You asked about choosing a set of four parameters for processing some accelerometer data, with the goal of minimizing disagreement between the accelerometer measurements prediction of location and what a "high precision camera" records as location (or "displacement" to use your term).
You have twelve sessions of experimental data, from which you hope to extract the best parameter set with respect to a least squares error criterion.
The computation applied to your accelerometer data is described at a moderately high level: essentially that the acceleration is integrated twice to provide an offset position. Both integration steps involve a threshold parameter that is continuous (a floating point number) and a moving average window parameter that is discrete (a positive integer number of steps).
What could the Math.SE Community do to help you? We could encourage clarification of your goals and your approach. At this time there is no explicit model to which mathematical reasoning can be applied, though since you have coded something up and gotten an initial set of parameters that gave an acceptable result for at least one session, there surely is a model implicit in your thinking.

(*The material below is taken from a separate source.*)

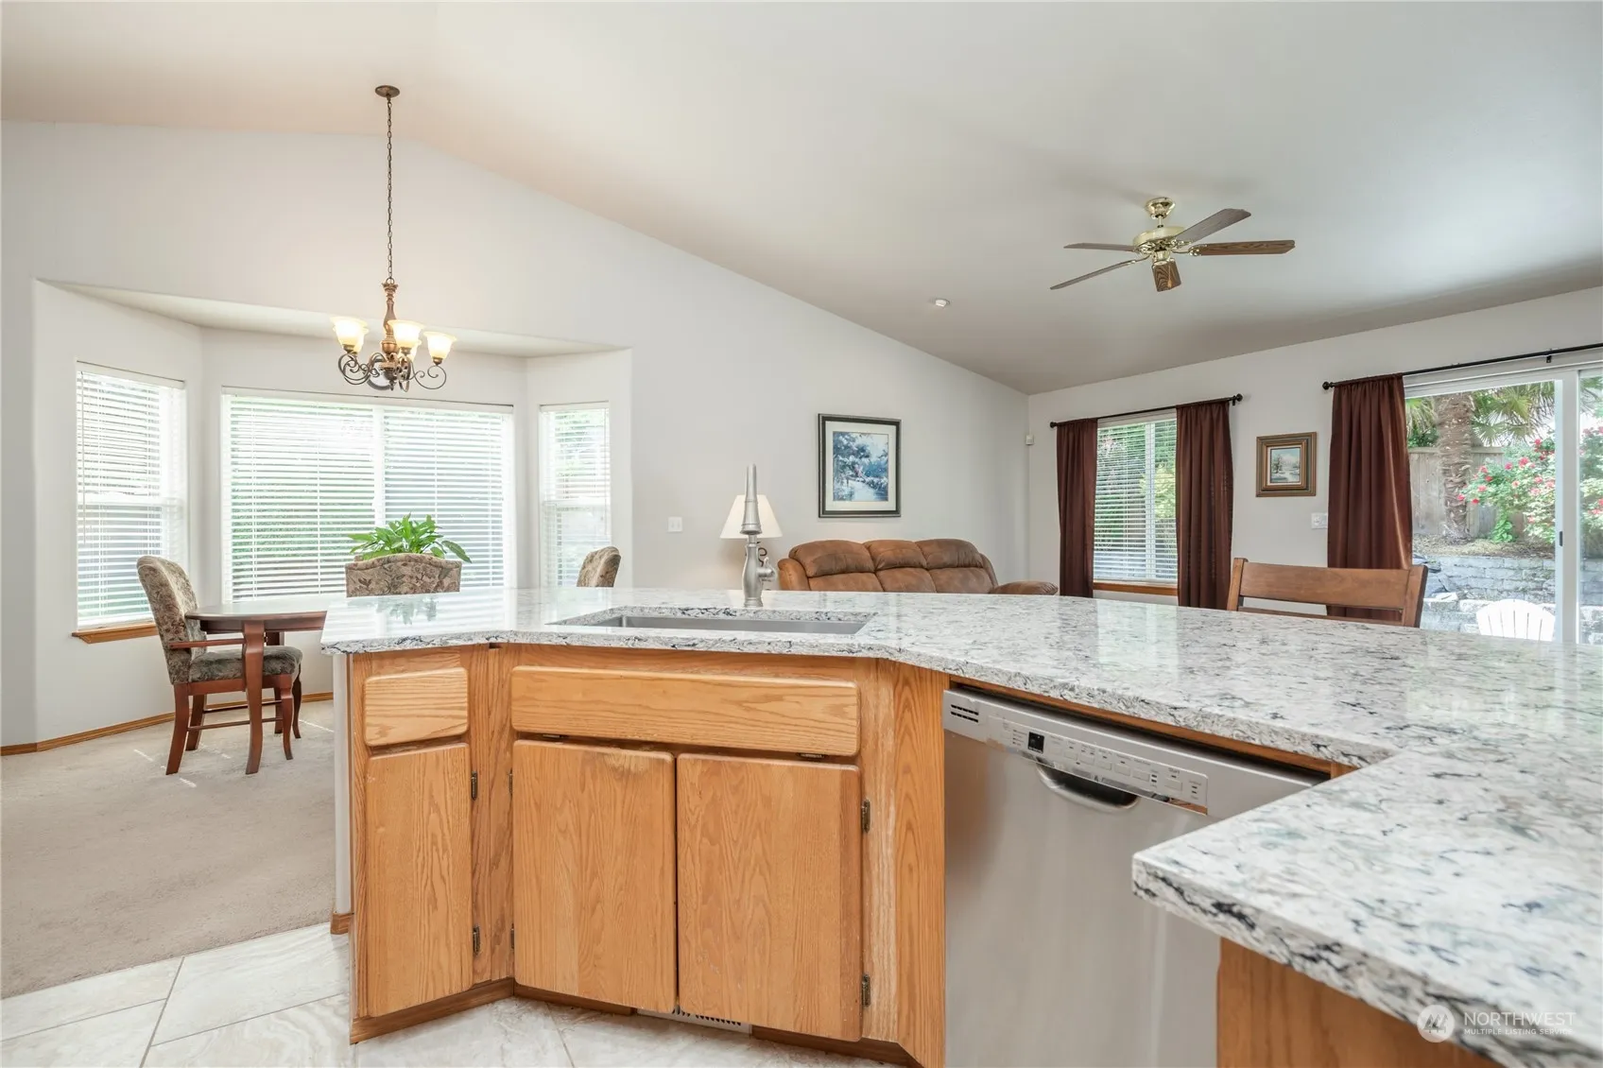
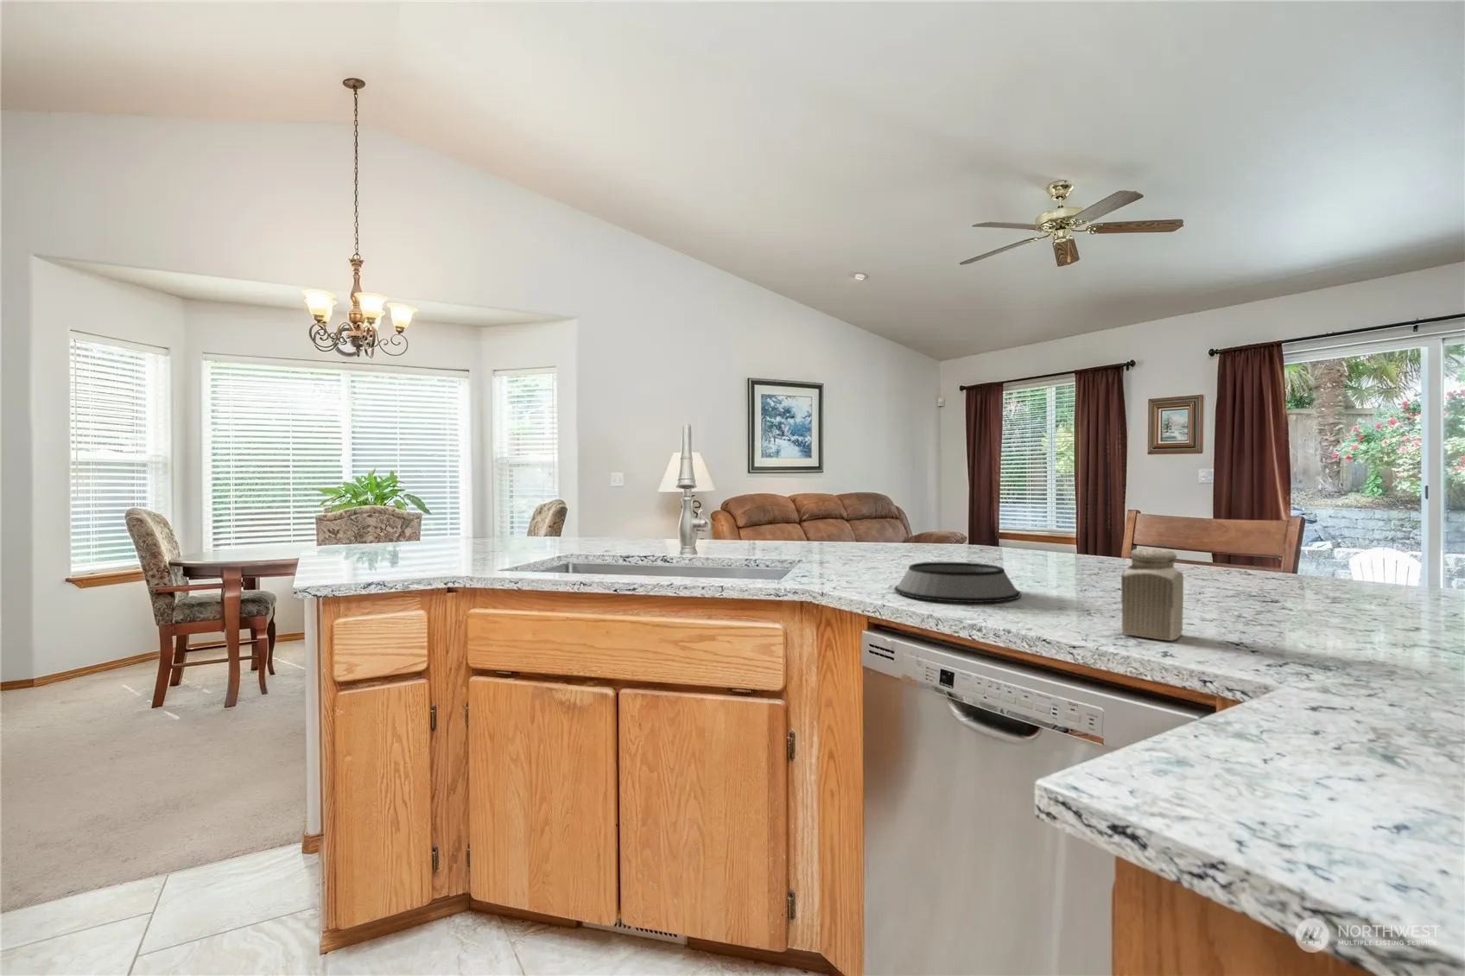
+ bowl [893,561,1022,602]
+ salt shaker [1121,548,1184,640]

What could the StackOverflow Community do to help you? Putting on our programming hats, there could be suggestions based on the SciPy platform you mentioned, e.g. about constructing a "testing harness" to extensively check various parameter sets against your twelve recorded sessions. Before asking a new Question there, search for earlier posts that seem relevant.
How about other SE Communities? The one that closely matches your mix of math modelling and coding is Computational Science. You might have a look at the existing Questions there tagged SciPy.
Given your participation in StackOverflow, I don't expect you would literally crosspost there the Question you asked on Math.SE. As Gerry Myerson suggested, links between posts could be helpful.